2) Un tema recurrente, constante y esencial de los films fantásticos de horror es el de la locura. Más allá de inexactitudes o errores en la descripción de los síntomas de los personajes que la padecen (algo que poco importa dentro del aquí y ahora de cada película), lo fundamental es la posibilidad que el tema permite para tratar la cuestión del doble. El desorden de personalidades múltiples, así como también las alucinaciones, permiten acercarse a ese otro lado donde lo monstruoso se hace presente. Ese otro lado es, justamente, el de la locura, un término siempre utilizado de manera polémica en el cine de horror, ya que esa denominación médica no puede terminar de explicar todo lo que sucede aunque en algún momento del relato así pareciera (el ejemplo máximo al respecto es Psicosis, que desde el título mismo hasta el discurso final del psiquiatra juega con esta cuestión). Y así aparece entonces la cuestión del mal y cómo representarlo, cómo volverlo un hecho estético. Es esto el centro de todos los relatos de horror, que han encontrado, como ya habíamos anticipado, una coartada perfecta en los temas relacionados con la locura.
En este terreno entonces se mueve el viejo Carpenter en Atrapada. Luego del prólogo (una secuencia que deberá unirse al epílogo para entender la ambigüedad que se plantea entre una posible resolución médica o fantástica) vemos a una joven escapando hasta que llega a un casa que termina incendiando. Luego es apresada por dos policías y finalmente internada en un manicomio. En este lugar es encerrada en un pabellón especial (al que denominan the ward) junto a otras cuatro mujeres, también jóvenes. Allí descubre la presencia de un fantasma que persigue a las internadas. El mérito del director es cómo logra, a partir de la puesta en escena y del ritmo que le imprime al relato, que cada escena presente un clima extraño, enrarecido, siempre alucinatorio. Muchas veces de terror concreto e impactante (los momentos en los que hay alguna muerte) pero también en otras ocasiones mucho más sutiles, como ese momento en el que mientras que desde afuera se escucha una tormenta profética- las chicas parecen divertirse bailando hasta que irrumpe el terror.
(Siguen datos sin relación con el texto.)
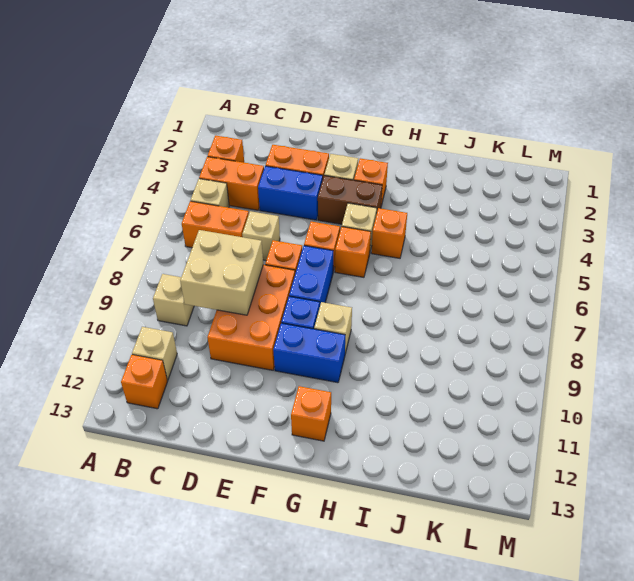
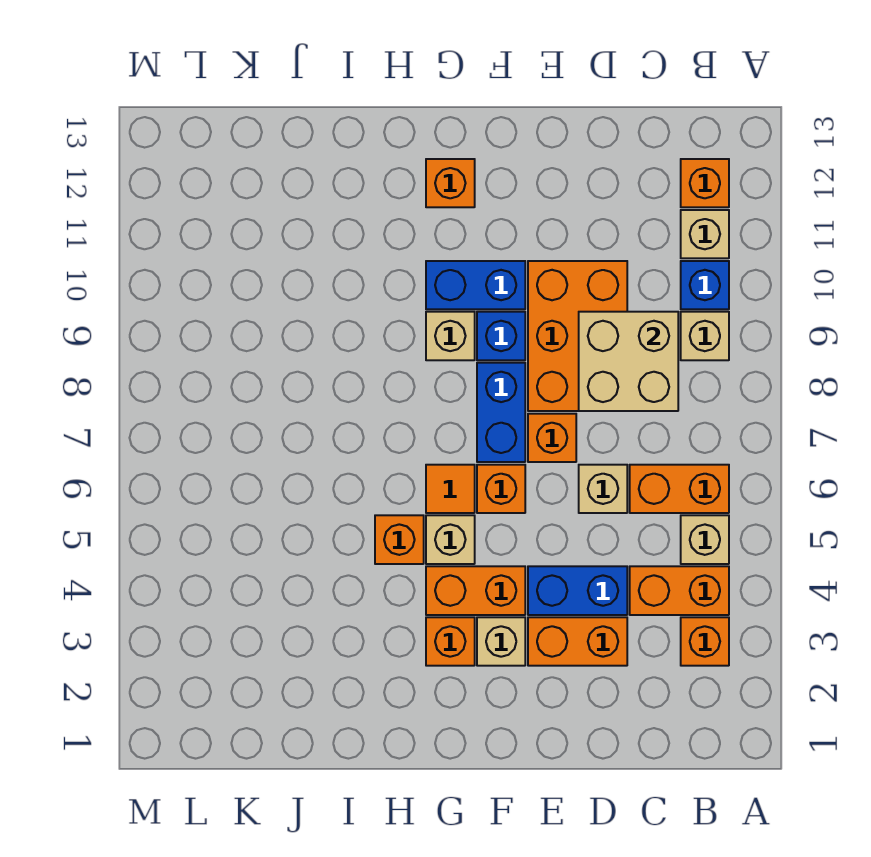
none -> blue brick B10 level 1
brown brick F4:G4 level 1 -> orange brick F4:G4 level 1
orange brick G6 level 1 -> orange tile G6 level 1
Un momento que es todo un ejemplo de puesta en escena, de manejo del ritmo y de la sugestión. Y así es todo el film. Carpenter da una clase cinematográfica con materiales mínimos. Explotando al máximo los pocos escenarios, lo básico del guión y los recursos actorales mínimos (o sea, todo un genio de la clase B). Y marca diferencias con su alrededor, por ejemplo con los excesos autorales y vacíos de Scorsese en La Isla siniestra, o con ese objeto estéticamente no identificable llamado Sucker Punch, de Zack Zynder.
Pero ese explotar al máximo los recursos tiene sentido no sólo por sus logros formales, sino, sobre todo, porque apuntan al todo del tema. Que la totalidad del relato tenga un clima pesadillesco y misterioso responde a la intención de disfrazar el punto de vista del relato, para que no podemos discernir qué es una alucinación del personaje de lo que es real, o bien si todo es una construcción. Y si es esto último, entonces aparece otra vez la dualidad: ¿se trata simplemente de un producto de la locura o la construcción es de otro orden? ¿Alcanza con la explicación médica?, ¿o es necesario también una fantástica, es decir metafísica?
En la posibilidad de responder o no- esas cuestiones a través de la dilucidación de la puesta en escena, radica la comprensión y el éxito de esta pequeña película.